That doesn't mean those who fail to sign the ticket have no recourse.
In 2010, five construction workers in Elizabeth, N.J., sued Americo Lopes for a share of a $38.5 million prize. Lopes was responsible for buying the pool's ticket, but claimed that he bought the winning ticket separately for himself. In 2012, a jury found that the five co-workers, some of whom considered Lopes family, did have a right to a share of the winnings. The Star-Ledger newspaper in Newark, N.J., reported at the time that the winning ticket was among 12 that he bought for $12, a pattern used by the pool, and that he repeatedly lied about the fact that he'd won.
In some cases, even those who didn't pay into a pool have sued, preventing the winners from immediately enjoying their winnings and forcing them to pay for attorneys.
In 2008, four city workers in Piqua, Ohio, sued 15 of their colleagues for a share of a $207 million prize. The four had been absent the day the tickets were purchased, but claimed that pool members regularly covered for each other. They also claimed that money from previous wins were used to buy the winning ticket.
The lawsuit was dropped in 2009. Records kept by one of the winners showed that for at least three years the practice was that only those who pay can win. The winners also had evidence that money from previous drawings weren't involved.
It's not hard to see how these conflicts can arise. The stakes can be higher when pools start buying tickets, yet because the odds are so great, few are familiar with the legal precautions or recognize that there's even a need.
Legal experts generally recommend lottery pools put everything in writing so there is no ambiguity. For example, do those in arrears get credit always or sometimes? Will the prize be split evenly, even if there have been multiple rounds of tickets bought and some members joined late?

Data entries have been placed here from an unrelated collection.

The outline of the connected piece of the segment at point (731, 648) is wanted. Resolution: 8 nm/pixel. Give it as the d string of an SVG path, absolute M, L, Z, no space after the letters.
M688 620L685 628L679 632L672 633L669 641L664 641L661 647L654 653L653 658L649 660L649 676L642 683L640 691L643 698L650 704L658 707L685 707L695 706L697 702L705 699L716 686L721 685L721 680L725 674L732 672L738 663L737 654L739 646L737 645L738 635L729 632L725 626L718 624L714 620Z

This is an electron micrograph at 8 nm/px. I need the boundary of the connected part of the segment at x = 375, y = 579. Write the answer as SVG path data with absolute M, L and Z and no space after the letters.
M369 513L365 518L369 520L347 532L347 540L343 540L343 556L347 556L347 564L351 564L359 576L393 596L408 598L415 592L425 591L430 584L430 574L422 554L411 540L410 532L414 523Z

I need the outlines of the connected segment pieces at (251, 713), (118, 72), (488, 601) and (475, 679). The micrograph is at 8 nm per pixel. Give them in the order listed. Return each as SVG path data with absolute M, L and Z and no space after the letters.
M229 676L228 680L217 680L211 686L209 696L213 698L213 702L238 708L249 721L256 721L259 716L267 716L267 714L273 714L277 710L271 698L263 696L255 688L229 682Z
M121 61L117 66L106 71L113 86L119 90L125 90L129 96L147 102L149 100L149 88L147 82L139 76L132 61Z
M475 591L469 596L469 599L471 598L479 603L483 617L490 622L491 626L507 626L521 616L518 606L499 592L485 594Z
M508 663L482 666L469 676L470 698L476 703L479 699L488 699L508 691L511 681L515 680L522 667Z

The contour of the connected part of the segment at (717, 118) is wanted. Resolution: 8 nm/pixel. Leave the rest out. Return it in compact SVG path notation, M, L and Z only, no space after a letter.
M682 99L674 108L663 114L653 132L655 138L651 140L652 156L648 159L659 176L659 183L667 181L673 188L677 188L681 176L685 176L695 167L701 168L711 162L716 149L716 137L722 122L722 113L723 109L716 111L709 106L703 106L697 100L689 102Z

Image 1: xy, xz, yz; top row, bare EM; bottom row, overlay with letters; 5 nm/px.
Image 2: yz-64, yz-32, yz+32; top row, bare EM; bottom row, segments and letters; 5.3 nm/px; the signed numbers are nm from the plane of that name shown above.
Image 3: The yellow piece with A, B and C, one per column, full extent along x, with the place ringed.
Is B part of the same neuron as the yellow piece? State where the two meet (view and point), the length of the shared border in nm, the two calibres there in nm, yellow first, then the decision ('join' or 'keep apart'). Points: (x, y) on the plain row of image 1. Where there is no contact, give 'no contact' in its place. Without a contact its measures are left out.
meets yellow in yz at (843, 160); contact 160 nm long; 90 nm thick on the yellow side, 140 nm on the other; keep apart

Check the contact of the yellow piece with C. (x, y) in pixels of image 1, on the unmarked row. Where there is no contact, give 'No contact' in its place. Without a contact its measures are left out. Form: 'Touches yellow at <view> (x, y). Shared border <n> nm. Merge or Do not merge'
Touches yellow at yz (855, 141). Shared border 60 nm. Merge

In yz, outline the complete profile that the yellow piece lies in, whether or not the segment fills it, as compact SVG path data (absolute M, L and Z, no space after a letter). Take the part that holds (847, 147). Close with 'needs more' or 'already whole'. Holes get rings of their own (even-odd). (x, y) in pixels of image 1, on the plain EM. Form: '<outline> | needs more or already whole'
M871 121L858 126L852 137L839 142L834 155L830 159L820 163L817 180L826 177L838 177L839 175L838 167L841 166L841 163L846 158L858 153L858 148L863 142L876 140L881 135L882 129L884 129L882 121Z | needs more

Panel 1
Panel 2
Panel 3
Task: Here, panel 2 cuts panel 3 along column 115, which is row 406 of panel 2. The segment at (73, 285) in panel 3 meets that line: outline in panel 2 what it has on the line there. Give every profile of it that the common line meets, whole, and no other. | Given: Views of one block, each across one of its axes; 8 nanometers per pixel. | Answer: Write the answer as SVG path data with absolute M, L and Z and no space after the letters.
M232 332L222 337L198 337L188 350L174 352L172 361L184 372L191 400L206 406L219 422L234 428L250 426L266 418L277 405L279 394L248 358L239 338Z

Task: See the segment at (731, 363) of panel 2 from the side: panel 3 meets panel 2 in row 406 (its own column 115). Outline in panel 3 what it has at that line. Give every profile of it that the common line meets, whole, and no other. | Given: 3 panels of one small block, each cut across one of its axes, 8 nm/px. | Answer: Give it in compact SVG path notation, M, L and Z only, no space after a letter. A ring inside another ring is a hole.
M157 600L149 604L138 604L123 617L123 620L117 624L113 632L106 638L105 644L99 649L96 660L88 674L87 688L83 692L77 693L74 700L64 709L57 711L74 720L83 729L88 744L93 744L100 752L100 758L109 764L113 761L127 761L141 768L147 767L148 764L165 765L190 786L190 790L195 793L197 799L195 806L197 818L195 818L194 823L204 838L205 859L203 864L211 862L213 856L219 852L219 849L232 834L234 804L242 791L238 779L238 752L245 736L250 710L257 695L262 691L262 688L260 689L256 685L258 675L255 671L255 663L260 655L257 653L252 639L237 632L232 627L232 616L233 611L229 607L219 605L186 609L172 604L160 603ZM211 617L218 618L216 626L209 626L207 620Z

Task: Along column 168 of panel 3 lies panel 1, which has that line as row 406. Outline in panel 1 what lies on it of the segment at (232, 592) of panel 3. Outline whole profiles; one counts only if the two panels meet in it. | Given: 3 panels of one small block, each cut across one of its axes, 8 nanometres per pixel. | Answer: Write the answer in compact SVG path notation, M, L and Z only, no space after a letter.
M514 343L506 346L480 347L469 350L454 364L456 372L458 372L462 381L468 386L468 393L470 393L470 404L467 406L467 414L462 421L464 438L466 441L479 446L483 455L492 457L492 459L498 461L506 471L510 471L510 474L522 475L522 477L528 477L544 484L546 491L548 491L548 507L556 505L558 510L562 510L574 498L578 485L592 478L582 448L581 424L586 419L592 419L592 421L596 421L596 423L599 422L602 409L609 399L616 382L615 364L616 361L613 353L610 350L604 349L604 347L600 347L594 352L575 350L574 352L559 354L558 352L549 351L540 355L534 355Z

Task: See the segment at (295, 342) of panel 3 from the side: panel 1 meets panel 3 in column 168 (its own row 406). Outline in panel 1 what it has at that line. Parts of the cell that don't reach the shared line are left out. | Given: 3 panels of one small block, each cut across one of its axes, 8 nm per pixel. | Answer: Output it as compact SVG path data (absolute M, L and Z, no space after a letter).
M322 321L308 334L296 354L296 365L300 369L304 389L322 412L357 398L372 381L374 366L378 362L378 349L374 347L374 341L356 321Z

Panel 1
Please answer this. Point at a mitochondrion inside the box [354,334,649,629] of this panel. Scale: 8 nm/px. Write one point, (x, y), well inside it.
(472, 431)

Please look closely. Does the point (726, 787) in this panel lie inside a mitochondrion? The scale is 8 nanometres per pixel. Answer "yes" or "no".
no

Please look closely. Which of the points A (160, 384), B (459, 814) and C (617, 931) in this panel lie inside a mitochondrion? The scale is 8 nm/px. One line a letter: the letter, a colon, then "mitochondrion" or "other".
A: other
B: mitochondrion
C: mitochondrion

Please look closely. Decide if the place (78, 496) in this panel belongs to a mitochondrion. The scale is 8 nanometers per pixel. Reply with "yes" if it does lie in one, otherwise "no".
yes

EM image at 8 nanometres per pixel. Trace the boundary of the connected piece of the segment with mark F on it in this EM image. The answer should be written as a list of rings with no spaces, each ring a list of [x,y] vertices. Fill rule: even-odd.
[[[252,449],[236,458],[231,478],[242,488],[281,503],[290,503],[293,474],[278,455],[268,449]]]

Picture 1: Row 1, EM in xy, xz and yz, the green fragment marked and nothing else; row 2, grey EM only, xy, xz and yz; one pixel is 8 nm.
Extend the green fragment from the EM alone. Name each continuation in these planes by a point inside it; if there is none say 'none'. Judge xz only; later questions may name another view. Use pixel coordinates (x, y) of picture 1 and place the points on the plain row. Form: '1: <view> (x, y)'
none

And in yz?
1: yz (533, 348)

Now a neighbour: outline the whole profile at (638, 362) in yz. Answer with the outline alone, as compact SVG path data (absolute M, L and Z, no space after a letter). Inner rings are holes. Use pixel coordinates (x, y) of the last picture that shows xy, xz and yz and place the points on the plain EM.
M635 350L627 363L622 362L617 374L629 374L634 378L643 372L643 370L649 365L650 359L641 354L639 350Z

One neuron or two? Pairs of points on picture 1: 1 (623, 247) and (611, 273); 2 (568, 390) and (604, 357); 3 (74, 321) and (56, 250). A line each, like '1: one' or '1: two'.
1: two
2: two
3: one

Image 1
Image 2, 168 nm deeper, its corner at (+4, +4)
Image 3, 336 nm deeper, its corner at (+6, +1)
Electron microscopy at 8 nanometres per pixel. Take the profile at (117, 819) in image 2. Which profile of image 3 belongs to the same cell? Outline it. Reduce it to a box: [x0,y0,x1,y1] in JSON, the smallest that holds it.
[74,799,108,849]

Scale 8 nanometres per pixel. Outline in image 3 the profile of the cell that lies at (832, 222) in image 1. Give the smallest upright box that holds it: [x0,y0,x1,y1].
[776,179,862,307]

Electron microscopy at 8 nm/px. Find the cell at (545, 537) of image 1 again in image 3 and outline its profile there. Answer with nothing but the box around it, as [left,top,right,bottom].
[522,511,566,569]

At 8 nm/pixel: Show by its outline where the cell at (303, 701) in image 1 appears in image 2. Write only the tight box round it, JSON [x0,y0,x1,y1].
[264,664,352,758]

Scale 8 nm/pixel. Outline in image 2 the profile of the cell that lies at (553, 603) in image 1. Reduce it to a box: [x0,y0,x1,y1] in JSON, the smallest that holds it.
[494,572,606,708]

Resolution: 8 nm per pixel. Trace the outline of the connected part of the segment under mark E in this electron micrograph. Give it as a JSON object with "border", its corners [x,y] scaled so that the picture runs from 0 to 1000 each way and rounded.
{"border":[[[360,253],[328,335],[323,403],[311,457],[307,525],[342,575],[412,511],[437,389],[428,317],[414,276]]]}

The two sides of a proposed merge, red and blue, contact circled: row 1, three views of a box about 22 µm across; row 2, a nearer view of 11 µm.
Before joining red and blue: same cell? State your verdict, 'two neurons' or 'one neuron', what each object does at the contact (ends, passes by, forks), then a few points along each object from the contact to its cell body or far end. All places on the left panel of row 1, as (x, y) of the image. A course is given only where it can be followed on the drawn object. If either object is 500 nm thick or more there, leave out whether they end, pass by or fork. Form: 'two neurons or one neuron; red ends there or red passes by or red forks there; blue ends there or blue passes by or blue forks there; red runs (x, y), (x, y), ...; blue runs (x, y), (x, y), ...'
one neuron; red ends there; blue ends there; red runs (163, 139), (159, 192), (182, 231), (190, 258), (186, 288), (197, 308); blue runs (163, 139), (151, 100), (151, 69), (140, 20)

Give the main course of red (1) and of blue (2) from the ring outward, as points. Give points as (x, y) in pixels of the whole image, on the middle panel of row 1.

Kim Steffan, an attorney in the Durham, N.C., area, advises on her website that pool members should have a signed agreement explicitly spelling out who's in the pool, who will buy the tickets and how winnings will be split. A sample agreement provided by the Western Canada Lottery Corp., which manages the lottery for Manitoba and five provinces and territories, is even more specific, spelling out the ticket number, the name of each player and their share of any potential winnings.
Steffan also advises that those buying the tickets should find a way to avoid confusion over whether the ticket was purchased for the pool or for personal use. One way is to make photocopies or scans of the tickets and give them to each member.
Many who run lottery pools follow some of this advice as a matter of common sense, but few go to the trouble of signing a contract.
"I just got a list of people, who paid and how much they paid," O'Brien said, explaining the Mayville State pool varies in size from 14 to 17 members. "Some people pay ahead so they don't have to worry about it. But, yeah, if there's ever a time where we won $1.3 billion (the jackpot was smaller when he said this Monday), there's nothing legal as far as the splitting. We assume it'll all be even."
"We haven't gotten lawyers involved yet is what that amounts to," he added with a chuckle.
Candy Rusk, who sometimes runs the lottery pool at Norseman Motors in Detroit Lakes, Minn., said the group usually gets active when the jackpot reaches, say $100 million, or when there's enough buzz. Most play on their own in addition to playing with the pool, she said.
"Going around both times, they're like, 'Yeah, I don't want to be coming here alone.' Not that we don't love our jobs."
Rusk said she keeps track of who pays – more than 30 with the jackpot as big as it is – and makes a copy of the tickets for each pool member.
But they don't have a legal agreement, she said. "No, it's kind of like a family here. If we actually did win, we'd probably contact a lawyer first and go from there."